Number two, I’ve got to believe that I would vote for the person I am working for. If I didn’t believe I would vote for them, it would not only be morally wrong, but it would not have good ends usually, so I’ve got to join them. The third question is, “What do you do the rest of the time?” People are only aware of campaigns the two weeks before an election. People will be hiring me now for two years from now.

HPR: Should firms only support candidates with which they agree ideologically?

JSW: Any firm can do whatever it damn well pleases. I’m not out to reform the world or tell people that they can or can’t do anything. I mean I suppose what could happen is a firm can say, “I am only going to do environmentally correct people, some of whom are Republicans.” There are interest groups who, for legal tax reasons, have to be open to either party, but they have criteria. I think as long as people have criteria. I just don’t think it works very well because candidates need to trust you. They’re trusting you with their lives essentially, and if they think you just work for anybody, that violates that.

HPR: What has been the most rewarding win of your career?

JSW: A woman member of Congress, a representative named Betty McCollum: when she hired me, her job was selling carpet in the basement of Dayton’s Department Store in Minneapolis. It was the same election cycle that I think Mark Dayton was US Senator. My joke was that I would rather work for the woman in the basement than the guy whose name is on the giant sign. But she really believed, and it was the 2000 election cycle.

In 1998 I said to the firm, “I’m tired of this. I’m tired of the campaign managers whining. Next cycle, we’re going to do something we’ve never done before.

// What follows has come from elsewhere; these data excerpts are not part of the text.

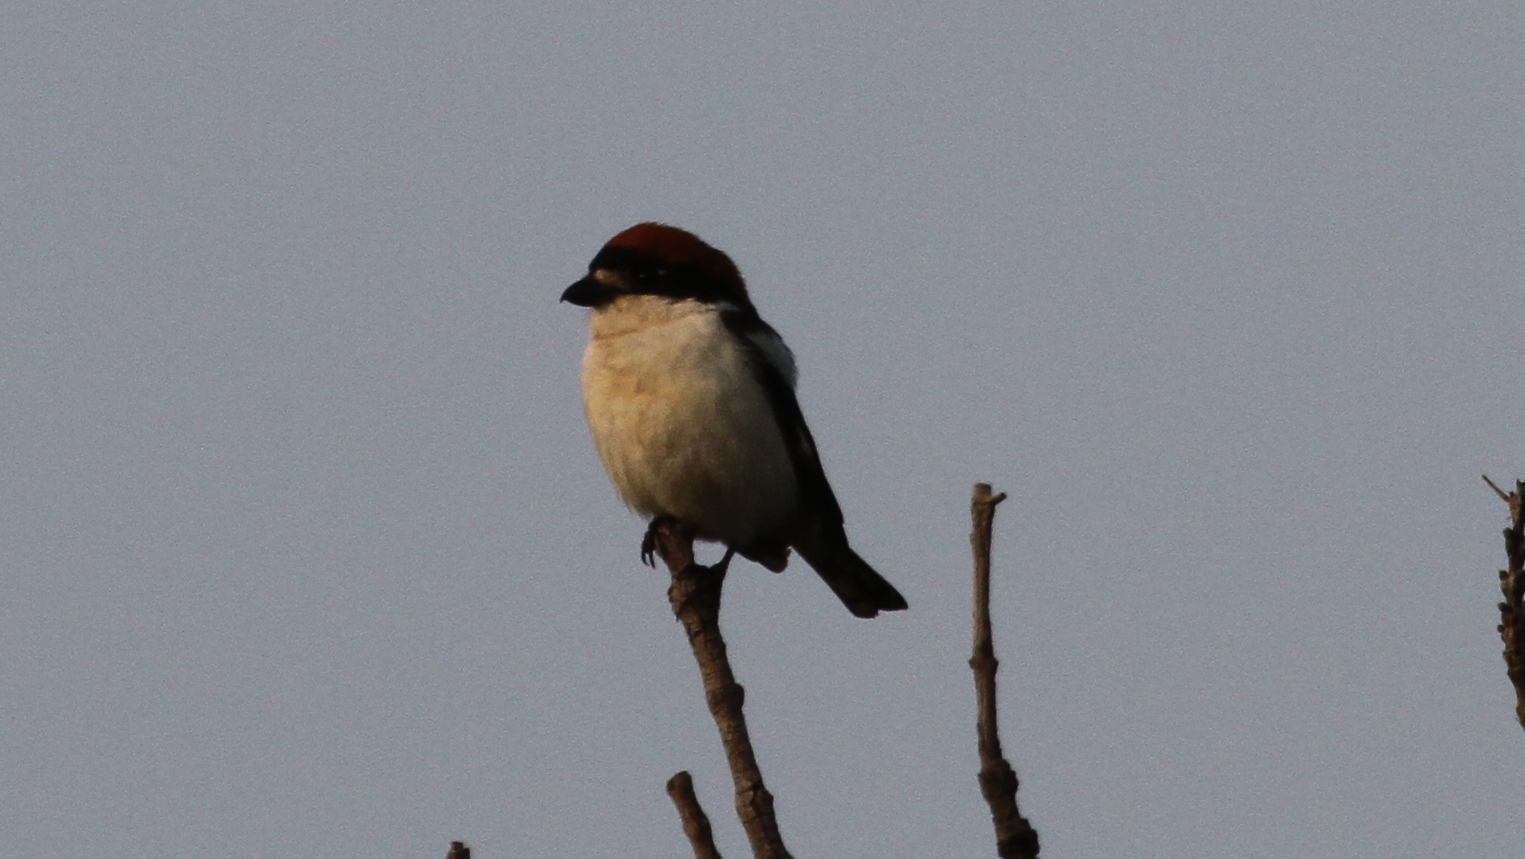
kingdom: Animalia
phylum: Chordata
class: Aves
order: Passeriformes
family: Laniidae
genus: Lanius
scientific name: Lanius senator
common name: Woodchat shrike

We’ve made enough money with corporate subsidizing. None of you are getting fired. But we’re only going to work for candidates we believe in. We’re only going to work for a handful of them. We’re going to get back to our roots when it was fun.” Betty was one of those faces. When she won, I called her up, and I said, “I’m really glad to inflict you on the House of Representatives.”

It’s very important for anyone in this business to not get a swelled head, and of course we all have swelled heads and think we’re too important. If you do that, you lose touch with being able to communicate, but there are a few times when I did something because I believed in it and [the candidate] changed history. It’s a neat feeling, not because I’m Mr. Big or I’m better than anyone, but to do something that you really believe in.

You were talking about Pat Quinn. His brother called me up after the election and said, “Joe, I know that we did this for all the reasons, and political reasons and everything else, but I think you should know that Pat just commuted the sentences of everybody on death row. Those people would have died.” Brady was for the death penalty. “Us electing him kept those twelve people alive.” I go, “Wow, that’s kind of crazy.” But as I say, I am just so enormously lucky, and now that I’m in my semi-retirement, I’m going back to what I said in 2000, just working for some people I like and having the time to come to Harvard and enjoy myself a bit.

 

Image Source: Flickr/jswco

This interview has been edited and condensed.